If you have bought new clothes, filled the car’s fuel tank or treated yourself to a beer recently, you’ll know what economists confirmed on Wednesday. The price of goods and services, also known as inflation, is rising rapidly.
The annual rate of inflation, as measured by the Consumer Price Index (CPI), more than doubled last month, from 0.7pc to 1.5pc, driven by a surge in the cost of clothes, fuel and energy bills. And economists warn that the rising cost of living has yet more mileage. Investors have not had to worry about an increase for several years, as the rate has remained below the Bank of England’s (BoE) target of 2pc since 2018. But that could be about to change.
A stocks and shares portfolio that performs well when inflation is low may not be such an attractive proposition when it rises. So are rising prices here to stay and, if so, how can investors protect themselves?
Inflation is the decline in what money can buy. Something you could have bought for £100 a year ago would now cost you £101.50. Which, naturally, is bad news for savers, because unless you have a savings account that matches or beats inflation, its value is slowly declining.
Unfortunately, last week’s rise means there is not one single savings account that beats inflation. The best rate you could get is 1.4pc with Shawbrook Bank and that requires locking up your money for five years. Economists describe a steep rise in the cost of living as ‘one of the greatest risks to accumulating wealth’. Borrowers could also suffer if the BoE has to raise interest rates to restrain inflation.
Increase based on temporary factors
Yet the impact of inflation on investors is more subtle. Although a small amount can be a good thing, high or sustained inflation can cause devastation. Just think what happened in Germany in the 1920s.
Historically, stock markets have performed well when inflation has been low and stable, in the 1 to 4pc range. Hamish Baillie, director at investment firm Ruffer, says equity markets like a medium rate, not too high, but not too low.

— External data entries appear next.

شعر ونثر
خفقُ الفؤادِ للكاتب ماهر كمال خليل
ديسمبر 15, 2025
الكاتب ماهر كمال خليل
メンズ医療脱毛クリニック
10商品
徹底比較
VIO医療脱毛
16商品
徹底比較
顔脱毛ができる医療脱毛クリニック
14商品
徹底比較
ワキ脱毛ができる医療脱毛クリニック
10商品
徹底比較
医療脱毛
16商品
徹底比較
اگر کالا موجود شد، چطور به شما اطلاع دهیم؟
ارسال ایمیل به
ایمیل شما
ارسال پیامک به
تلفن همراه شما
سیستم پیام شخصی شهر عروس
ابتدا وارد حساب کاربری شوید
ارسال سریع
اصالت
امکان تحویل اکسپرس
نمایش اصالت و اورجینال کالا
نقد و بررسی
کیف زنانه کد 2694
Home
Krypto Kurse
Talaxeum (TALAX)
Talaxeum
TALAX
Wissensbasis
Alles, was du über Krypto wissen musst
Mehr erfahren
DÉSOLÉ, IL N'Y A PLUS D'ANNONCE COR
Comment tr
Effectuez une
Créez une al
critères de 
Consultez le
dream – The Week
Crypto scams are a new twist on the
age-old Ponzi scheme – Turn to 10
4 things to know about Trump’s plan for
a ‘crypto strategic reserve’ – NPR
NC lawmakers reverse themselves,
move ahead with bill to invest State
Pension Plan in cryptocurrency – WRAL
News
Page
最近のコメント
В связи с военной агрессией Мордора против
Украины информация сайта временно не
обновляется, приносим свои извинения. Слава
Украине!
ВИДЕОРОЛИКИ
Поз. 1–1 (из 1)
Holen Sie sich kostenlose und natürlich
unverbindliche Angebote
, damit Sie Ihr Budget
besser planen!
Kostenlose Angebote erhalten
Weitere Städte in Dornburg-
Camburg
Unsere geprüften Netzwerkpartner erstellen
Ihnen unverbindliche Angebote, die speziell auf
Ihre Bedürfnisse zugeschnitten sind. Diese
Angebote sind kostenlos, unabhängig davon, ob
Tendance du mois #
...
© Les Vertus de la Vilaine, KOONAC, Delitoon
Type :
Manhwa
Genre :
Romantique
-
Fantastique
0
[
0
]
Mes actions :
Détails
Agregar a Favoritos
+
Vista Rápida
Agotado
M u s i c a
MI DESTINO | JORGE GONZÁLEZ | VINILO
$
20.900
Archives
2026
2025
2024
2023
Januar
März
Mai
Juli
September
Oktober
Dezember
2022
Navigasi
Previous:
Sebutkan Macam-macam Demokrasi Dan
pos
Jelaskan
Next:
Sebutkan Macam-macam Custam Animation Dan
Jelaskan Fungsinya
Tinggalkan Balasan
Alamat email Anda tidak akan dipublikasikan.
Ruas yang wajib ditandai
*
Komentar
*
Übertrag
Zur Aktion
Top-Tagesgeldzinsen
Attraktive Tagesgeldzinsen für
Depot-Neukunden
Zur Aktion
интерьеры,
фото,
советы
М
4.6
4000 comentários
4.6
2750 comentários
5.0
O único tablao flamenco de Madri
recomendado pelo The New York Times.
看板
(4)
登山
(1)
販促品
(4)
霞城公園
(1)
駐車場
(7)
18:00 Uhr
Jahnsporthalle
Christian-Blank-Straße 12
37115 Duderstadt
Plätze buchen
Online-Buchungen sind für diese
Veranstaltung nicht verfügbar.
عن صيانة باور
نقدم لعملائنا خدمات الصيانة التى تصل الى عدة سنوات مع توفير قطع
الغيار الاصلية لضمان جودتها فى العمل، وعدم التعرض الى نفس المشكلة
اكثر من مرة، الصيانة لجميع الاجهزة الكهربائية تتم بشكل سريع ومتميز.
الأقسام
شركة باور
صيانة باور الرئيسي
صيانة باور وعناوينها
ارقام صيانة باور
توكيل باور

So the question is whether rising prices will remain a while longer, whether they will settle at an acceptable level, or boil over.
Most economists agree that inflation will continue to creep up and is likely to breach the BoE’s 2pc target, but will stabilise before long. This is because many of the reasons underlying the increase are based on temporary factors, due to global economies emerging from lockdown. Production levels of goods were cut severely last year because of a lack of demand and social restrictions, as millions of people were forced to stay at home.
Now, however, production is being ramped up again, but not fast enough to prevent temporary shortages, which are pushing up prices. For instance, microchips used in cars and computers are currently in short supply. Similarly, oil and commodity prices fell last year as demand dropped, but the return to normal levels is stoking inflation.
Bounce back from lows of pandemic
Pent-up demand caused by Covid restrictions has also caused prices to spike, but the effect is likely to fall away within a few months.
Although most economists believe inflation is a temporary phenomenon, there is always a risk it could escalate.
Laith Khalaf, a financial analyst at wealth management platform AJ Bell, says that for the time being, the BoE regards consumer price increases as a natural bounce back from the lows of the pandemic in spring last year. But the economic recovery could prove to be a Trojan horse, smuggling inflation into the UK right under the nose of central bankers.
Central banks and governments around the world released trillions of pounds of spending in response to the pandemic. Therefore, there is always the risk that the money poured into the economy could lead to escalating prices.